In this paper, a dynamic weight optimization scheduling strategy based on a three-port SNOP is proposed for multi-level flexible interconnected distribution stations. This strategy enhances the system’s ability to handle multiple voltage overruns by establishing an optimal scheduling framework tailored to different voltage deviation levels. Additionally, by incorporating dynamic weight coefficients, the strategy achieves coordination among various optimization objectives. The conclusions drawn from the results and analysis are as follows:

(1) The proposed optimal scheduling strategy, designed for multiple voltage overrun levels, develops a scheduling framework suited to the operating conditions of distribution stations. It ensures coordinated multi-objective optimization, thereby enhancing the economic operation of each station in the distribution area and its ability to manage source–load uncertainties.

(2) The dynamic weight coefficient determination method effectively leverages the regulation capabilities of the SNOP flexible interconnection device by real-time monitoring of voltage fluctuations in each distribution station area. This enables precise, rapid, and flexible system trend adjustments, ensuring economic and reliable system operation. At different voltage overrun levels, the method enhances the economic efficiency of the system within a controllable range while mitigating voltage fluctuations, thereby improving the power supply reliability of interconnected distribution stations and preventing the system from falling into an unstable fault state.

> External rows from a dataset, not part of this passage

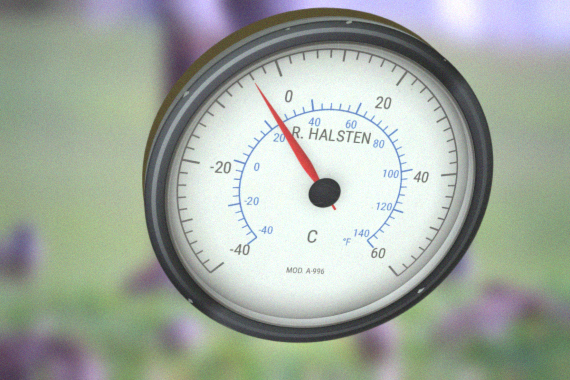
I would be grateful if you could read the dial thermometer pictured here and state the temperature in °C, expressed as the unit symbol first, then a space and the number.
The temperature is °C -4
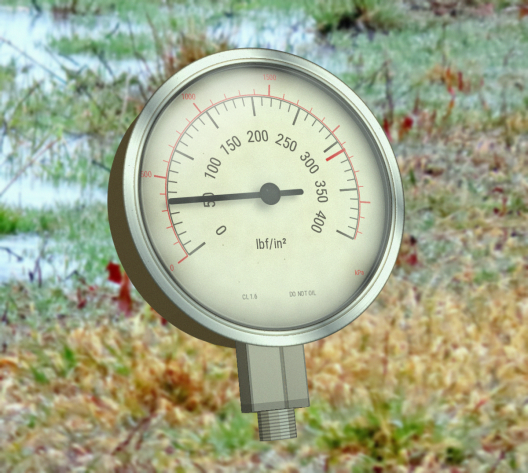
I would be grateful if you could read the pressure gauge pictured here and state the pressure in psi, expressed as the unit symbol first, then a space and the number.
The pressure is psi 50
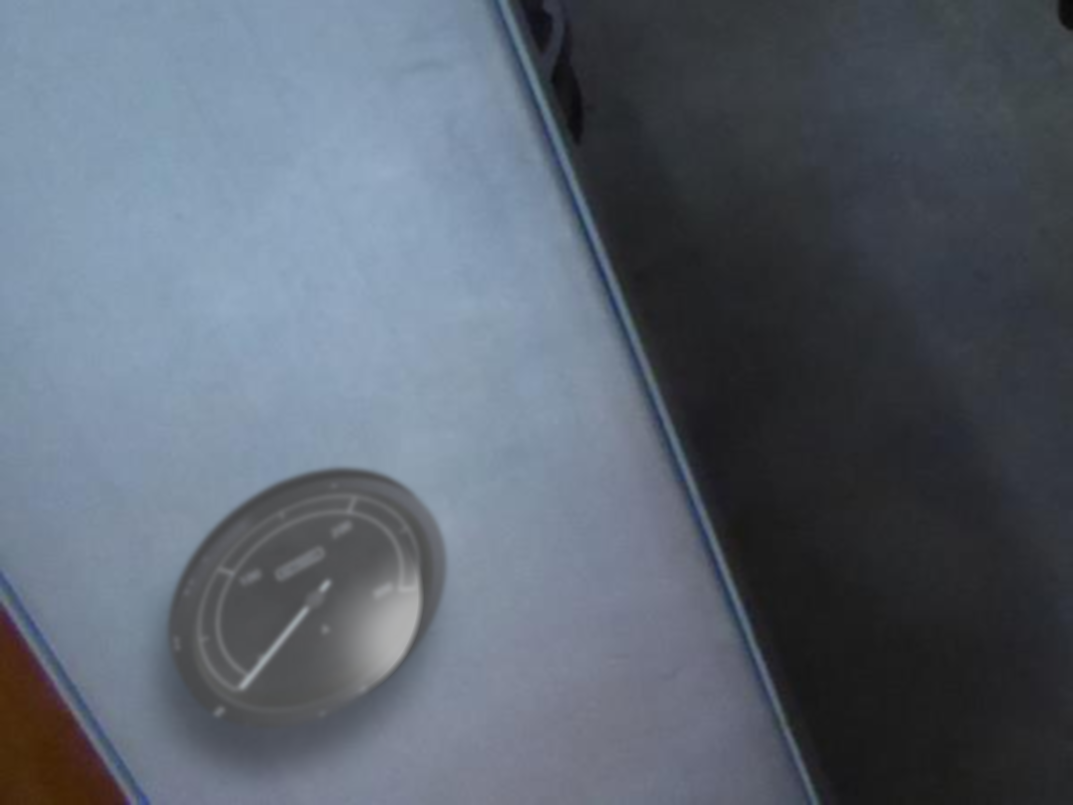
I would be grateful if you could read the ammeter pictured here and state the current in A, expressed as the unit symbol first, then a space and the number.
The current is A 0
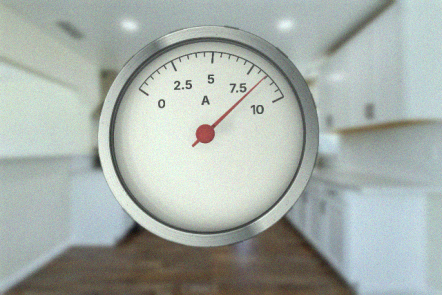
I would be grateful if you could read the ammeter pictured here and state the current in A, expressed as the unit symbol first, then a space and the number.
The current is A 8.5
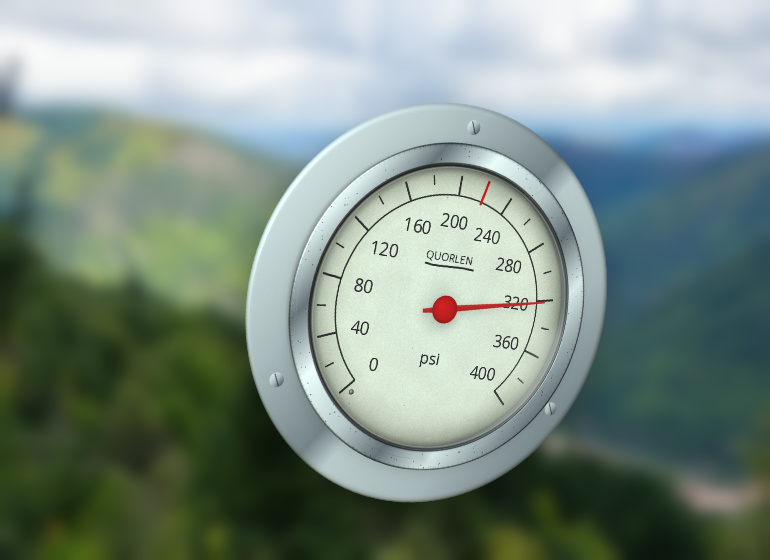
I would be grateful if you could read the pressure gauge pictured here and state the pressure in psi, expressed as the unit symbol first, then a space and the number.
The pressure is psi 320
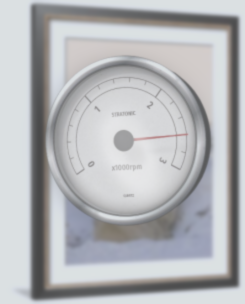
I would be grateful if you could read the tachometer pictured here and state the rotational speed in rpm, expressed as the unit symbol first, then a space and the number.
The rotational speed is rpm 2600
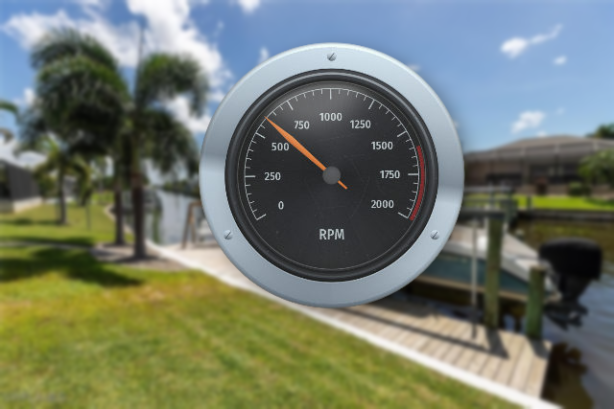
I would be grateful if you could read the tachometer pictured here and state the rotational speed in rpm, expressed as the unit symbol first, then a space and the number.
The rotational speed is rpm 600
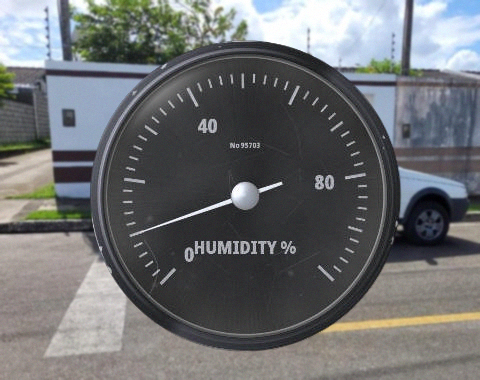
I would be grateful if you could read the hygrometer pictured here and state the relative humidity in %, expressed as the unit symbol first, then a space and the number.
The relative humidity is % 10
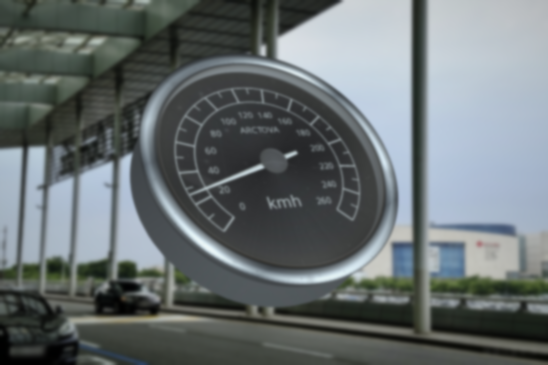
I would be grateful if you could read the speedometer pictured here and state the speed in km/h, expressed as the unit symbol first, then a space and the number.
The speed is km/h 25
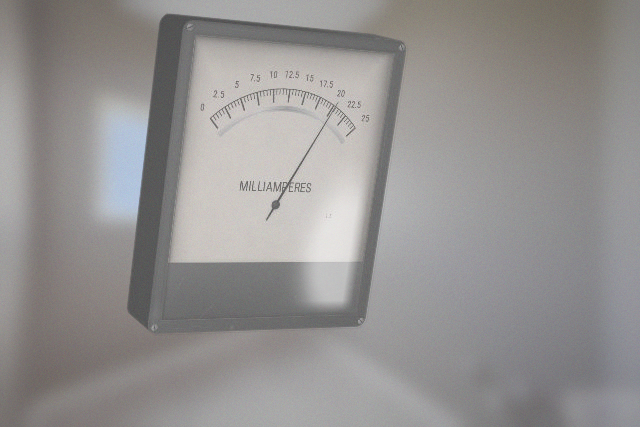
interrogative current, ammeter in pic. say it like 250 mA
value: 20 mA
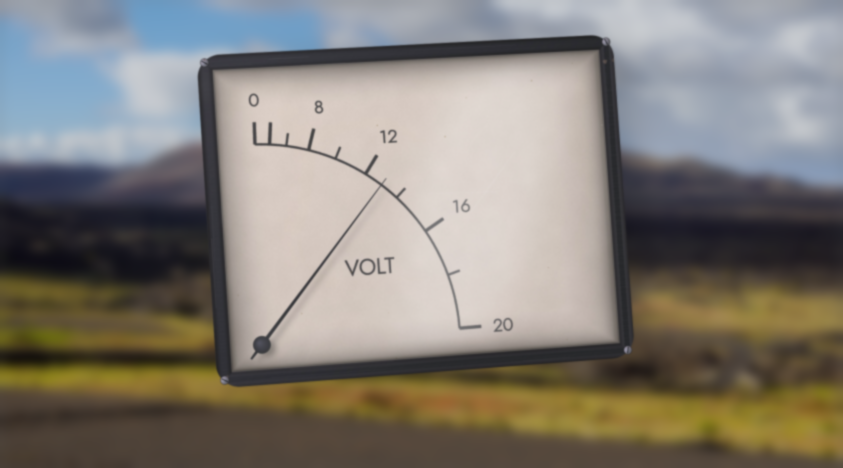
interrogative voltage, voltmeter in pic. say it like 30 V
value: 13 V
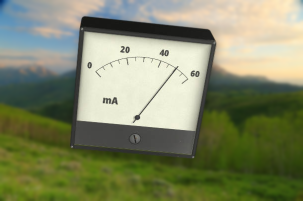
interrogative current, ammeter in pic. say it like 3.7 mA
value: 50 mA
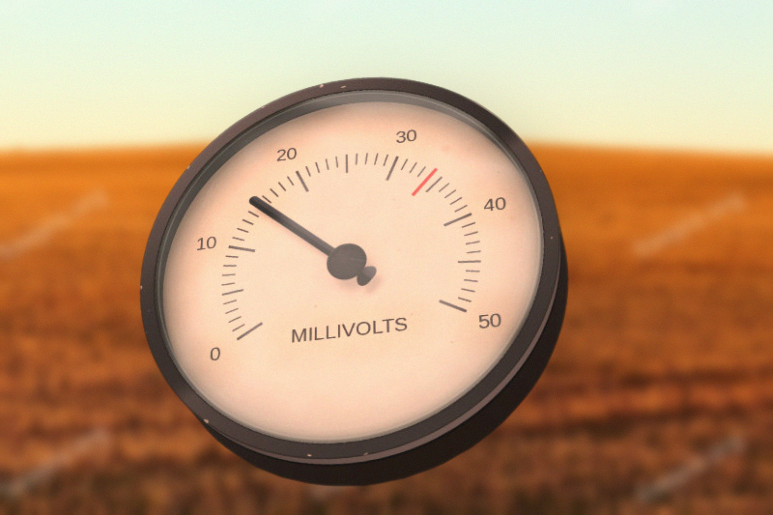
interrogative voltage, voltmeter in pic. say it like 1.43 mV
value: 15 mV
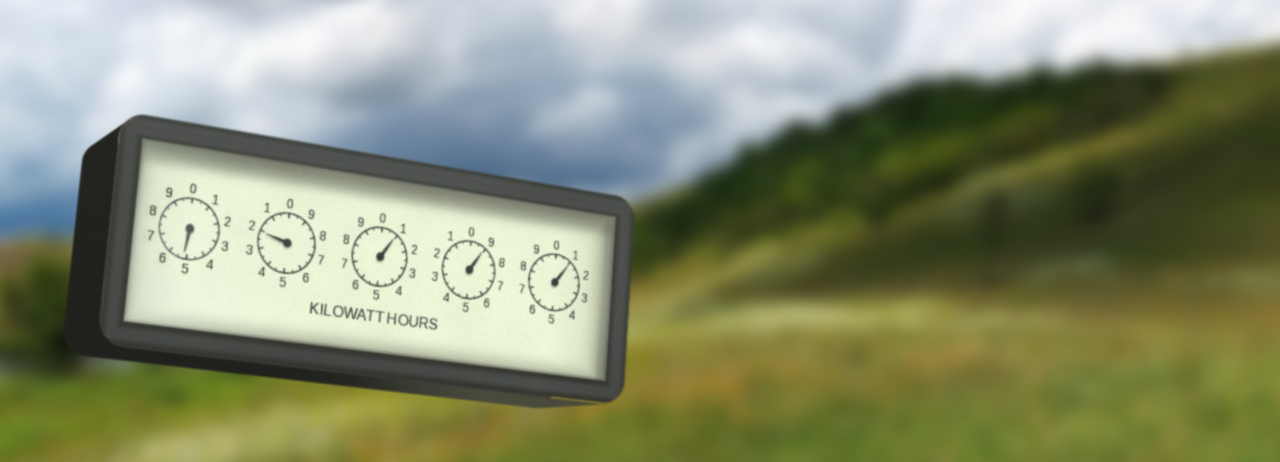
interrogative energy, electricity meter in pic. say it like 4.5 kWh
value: 52091 kWh
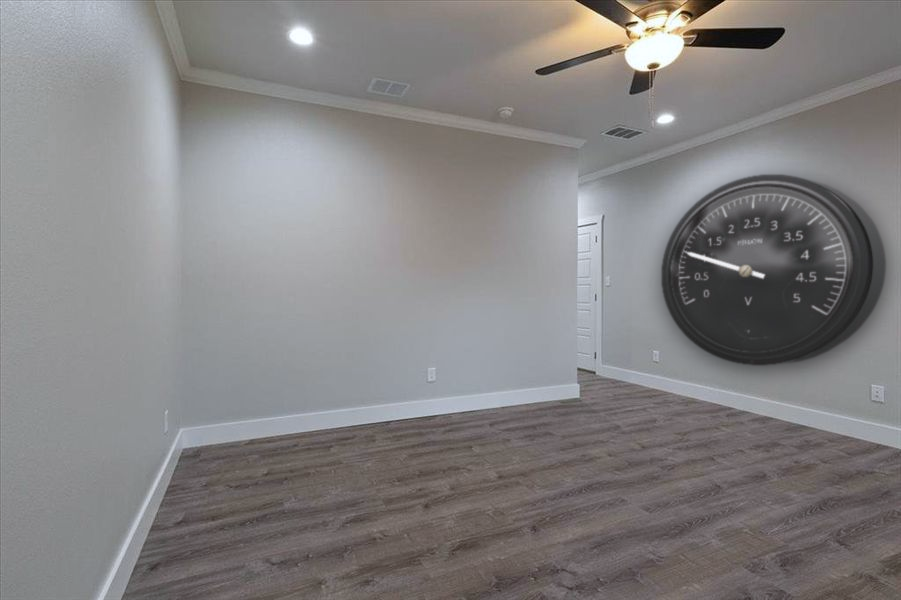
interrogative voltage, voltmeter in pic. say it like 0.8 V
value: 1 V
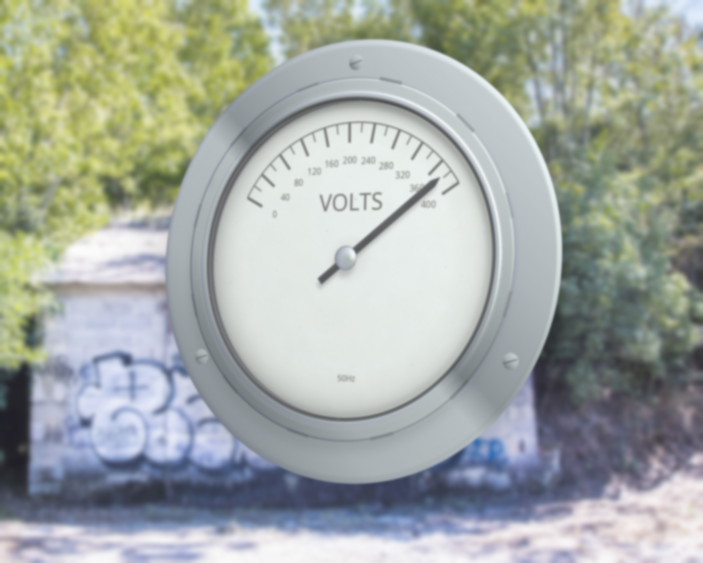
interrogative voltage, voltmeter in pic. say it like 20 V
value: 380 V
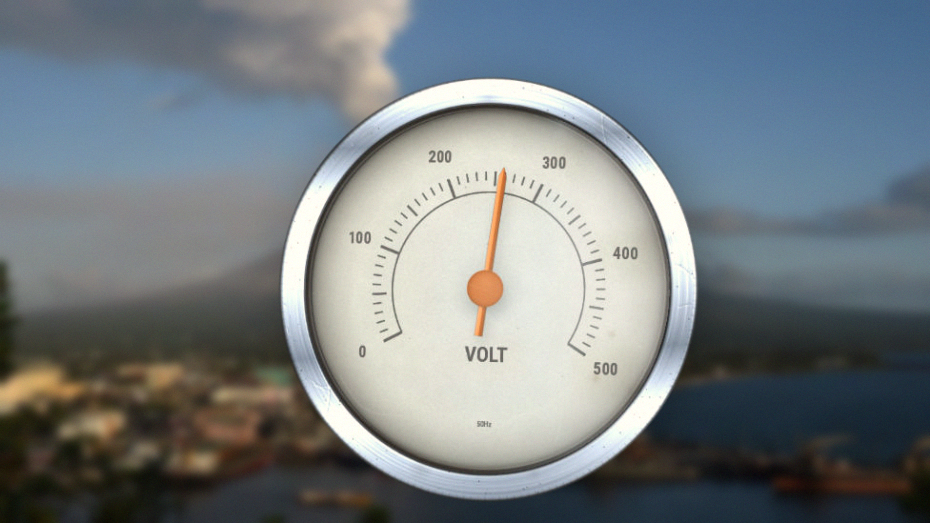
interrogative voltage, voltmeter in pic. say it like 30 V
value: 260 V
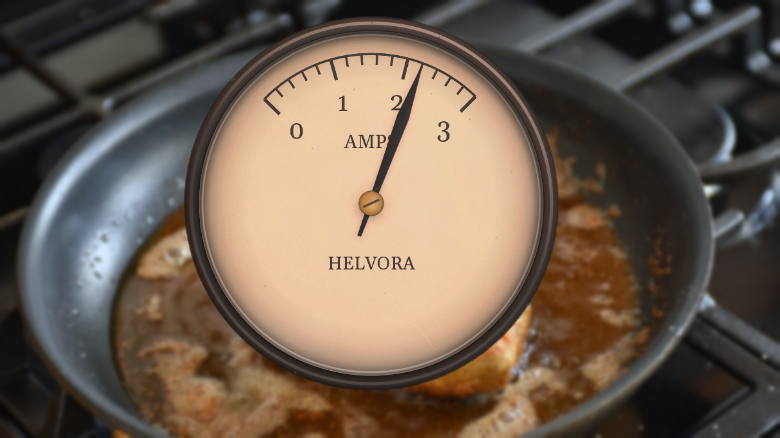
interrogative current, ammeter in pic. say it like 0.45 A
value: 2.2 A
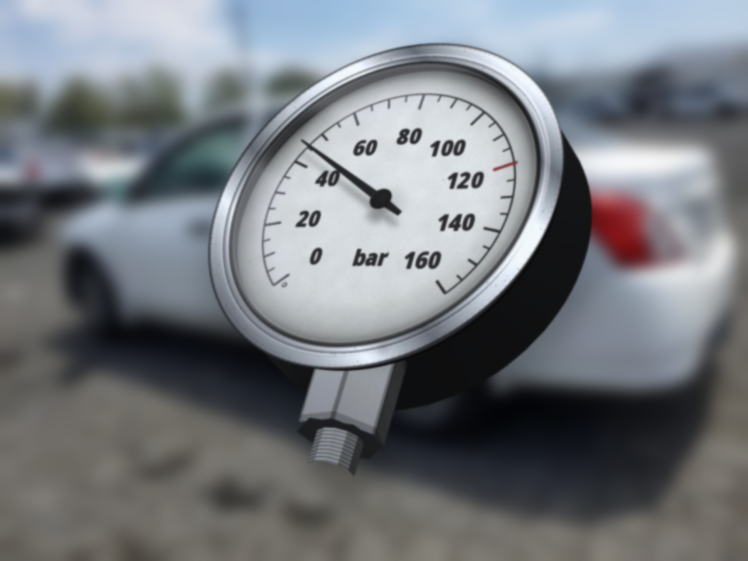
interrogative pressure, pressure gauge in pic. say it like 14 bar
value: 45 bar
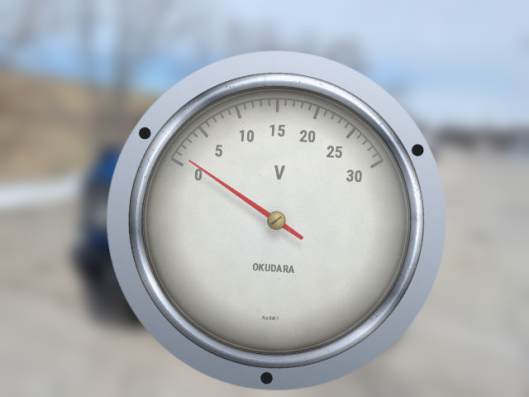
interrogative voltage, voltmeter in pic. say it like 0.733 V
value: 1 V
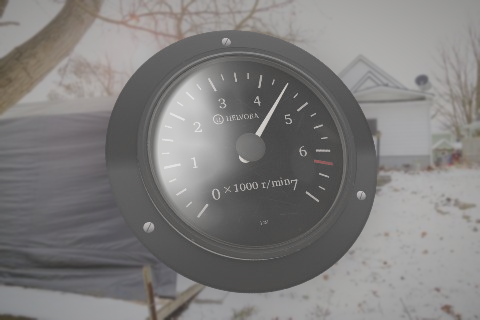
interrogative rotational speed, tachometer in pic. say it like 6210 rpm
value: 4500 rpm
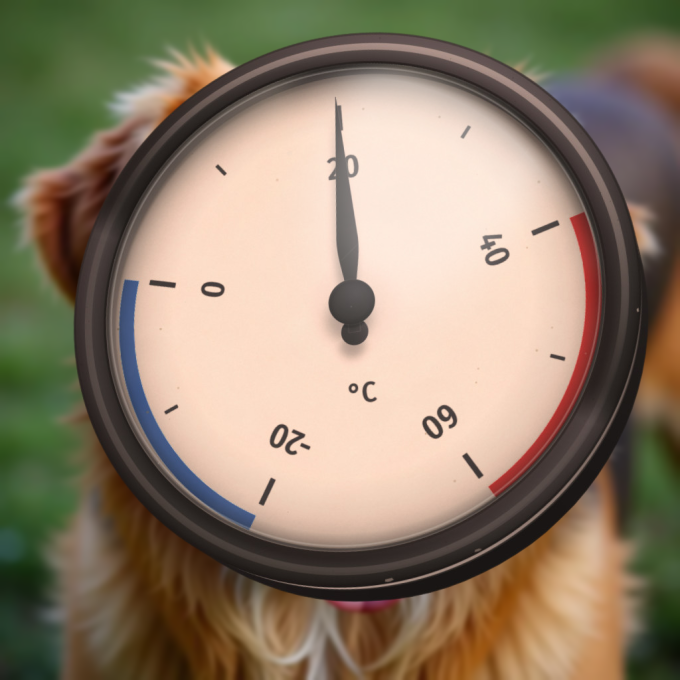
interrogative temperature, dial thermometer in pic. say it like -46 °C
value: 20 °C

(3) The proposed multi-level dynamic weight optimization scheduling strategy ensures both independence and interconnection among distribution stations. By calculating the target weights of each distribution station separately, the strategy enables each station to regulate voltage deviations of other stations via the SNOP flexible interconnection device. This approach prevents large-scale system-wide scheduling adjustments that arise from calculating a uniform weight system, thus maintaining stability and efficiency.